Starting with the line containing "Change field type" and going on through the line containing "Make optional required", return the lines of the data below exactly, and only those.

-*-

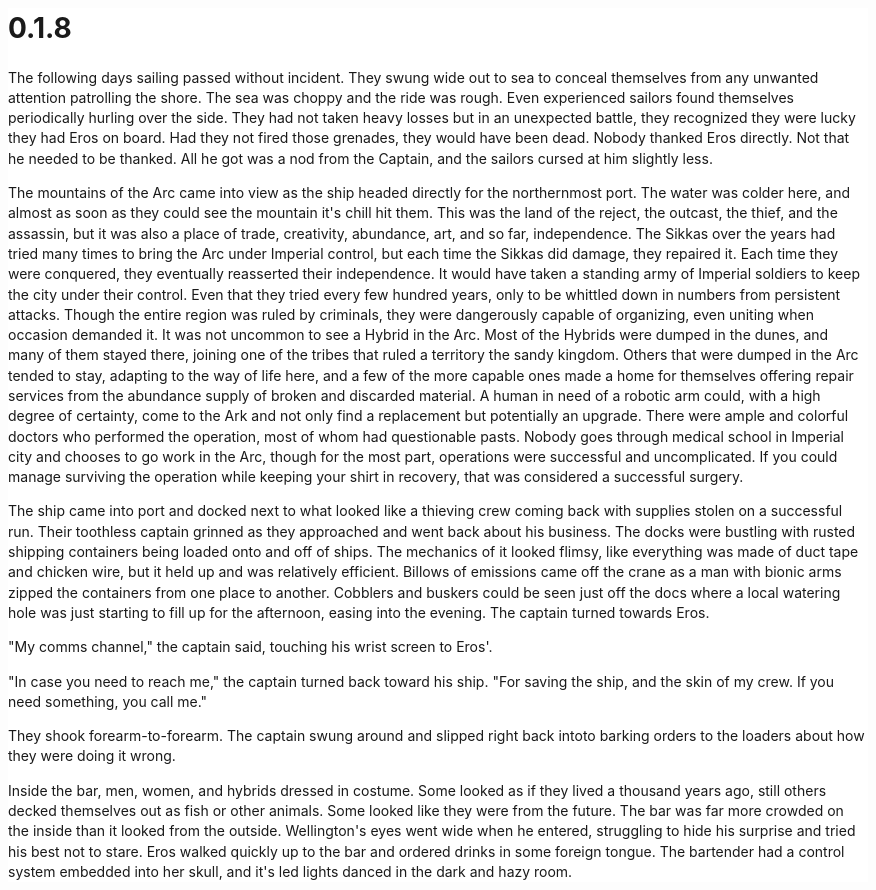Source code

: 
# 0.1.8

The following days sailing passed without incident. They swung wide out to sea to conceal themselves from any unwanted attention patrolling the shore. The sea was choppy and the ride was rough. Even experienced sailors found themselves periodically hurling over the side. They had not taken heavy losses but in an unexpected battle, they recognized they were lucky they had Eros on board. Had they not fired those grenades, they would have been dead. Nobody thanked Eros directly. Not that he needed to be thanked. All he got was a nod from the Captain, and the sailors cursed at him slightly less.

The mountains of the Arc came into view as the ship headed directly for the northernmost port. The water was colder here, and almost as soon as they could see the mountain it&#39;s chill hit them. This was the land of the reject, the outcast, the thief, and the assassin, but it was also a place of trade, creativity, abundance, art, and so far, independence. The Sikkas over the years had tried many times to bring the Arc under Imperial control, but each time the Sikkas did damage, they repaired it. Each time they were conquered, they eventually reasserted their independence. It would have taken a standing army of Imperial soldiers to keep the city under their control. Even that they tried every few hundred years, only to be whittled down in numbers from persistent attacks. Though the entire region was ruled by criminals, they were dangerously capable of organizing, even uniting when occasion demanded it. It was not uncommon to see a Hybrid in the Arc. Most of the Hybrids were dumped in the dunes, and many of them stayed there, joining one of the tribes that ruled a territory the sandy kingdom. Others that were dumped in the Arc tended to stay, adapting to the way of life here, and a few of the more capable ones made a home for themselves offering repair services from the abundance supply of broken and discarded material. A human in need of a robotic arm could, with a high degree of certainty, come to the Ark and not only find a replacement but potentially an upgrade. There were ample and colorful doctors who performed the operation, most of whom had questionable pasts. Nobody goes through medical school in Imperial city and chooses to go work in the Arc, though for the most part, operations were successful and uncomplicated. If you could manage surviving the operation while keeping your shirt in recovery, that was considered a successful surgery.

The ship came into port and docked next to what looked like a thieving crew coming back with supplies stolen on a successful run. Their toothless captain grinned as they approached and went back about his business. The docks were bustling with rusted shipping containers being loaded onto and off of ships. The mechanics of it looked flimsy, like everything was made of duct tape and chicken wire, but it held up and was relatively efficient. Billows of emissions came off the crane as a man with bionic arms zipped the containers from one place to another. Cobblers and buskers could be seen just off the docs where a local watering hole was just starting to fill up for the afternoon, easing into the evening. The captain turned towards Eros.

&quot;My comms channel,&quot; the captain said, touching his wrist screen to Eros&#39;.

&quot;In case you need to reach me,&quot; the captain turned back toward his ship. &quot;For saving the ship, and the skin of my crew. If you need something, you call me.&quot;

They shook forearm-to-forearm. The captain swung around and slipped right back intoto barking orders to the loaders about how they were doing it wrong.

Inside the bar, men, women, and hybrids dressed in costume. Some looked as if they lived a thousand years ago, still others decked themselves out as fish or other animals. Some looked like they were from the future. The bar was far more crowded on the inside than it looked from the outside. Wellington&#39;s eyes went wide when he entered, struggling to hide his surprise and tried his best not to stare. Eros walked quickly up to the bar and ordered drinks in some foreign tongue. The bartender had a control system embedded into her skull, and it&#39;s led lights danced in the dark and hazy room.
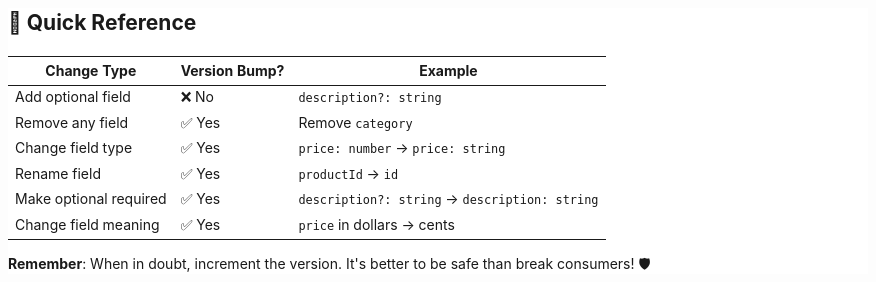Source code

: 
## 🎯 **Quick Reference**

| Change Type            | Version Bump? | Example                                        |
| ---------------------- | ------------- | ---------------------------------------------- |
| Add optional field     | ❌ No         | `description?: string`                         |
| Remove any field       | ✅ Yes        | Remove `category`                              |
| Change field type      | ✅ Yes        | `price: number` → `price: string`              |
| Rename field           | ✅ Yes        | `productId` → `id`                             |
| Make optional required | ✅ Yes        | `description?: string` → `description: string` |
| Change field meaning   | ✅ Yes        | `price` in dollars → cents                     |

**Remember**: When in doubt, increment the version. It's better to be safe than break consumers! 🛡️
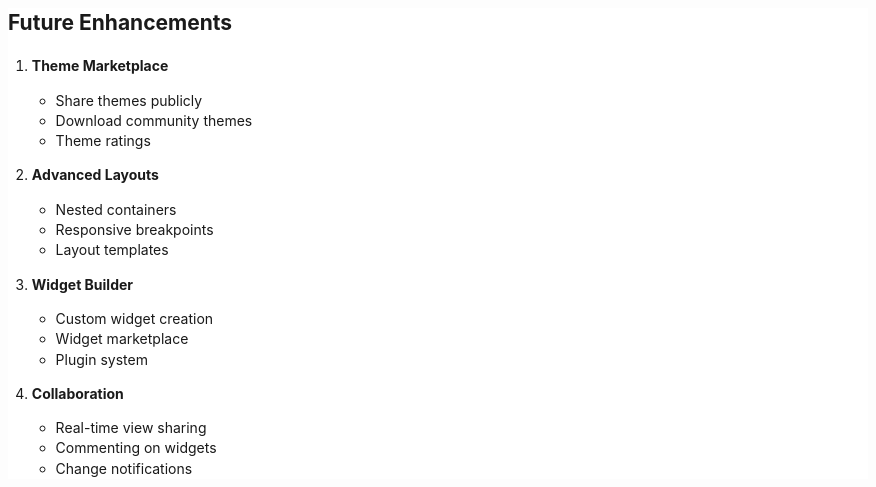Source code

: ## Future Enhancements

1. **Theme Marketplace**
   - Share themes publicly
   - Download community themes
   - Theme ratings

2. **Advanced Layouts**
   - Nested containers
   - Responsive breakpoints
   - Layout templates

3. **Widget Builder**
   - Custom widget creation
   - Widget marketplace
   - Plugin system

4. **Collaboration**
   - Real-time view sharing
   - Commenting on widgets
   - Change notifications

-*-

Exercise answer —
| Change field type      | ✅ Yes        | `price: number` → `price: string`              |
| Rename field           | ✅ Yes        | `productId` → `id`                             |
| Make optional required | ✅ Yes        | `description?: string` → `description: string` |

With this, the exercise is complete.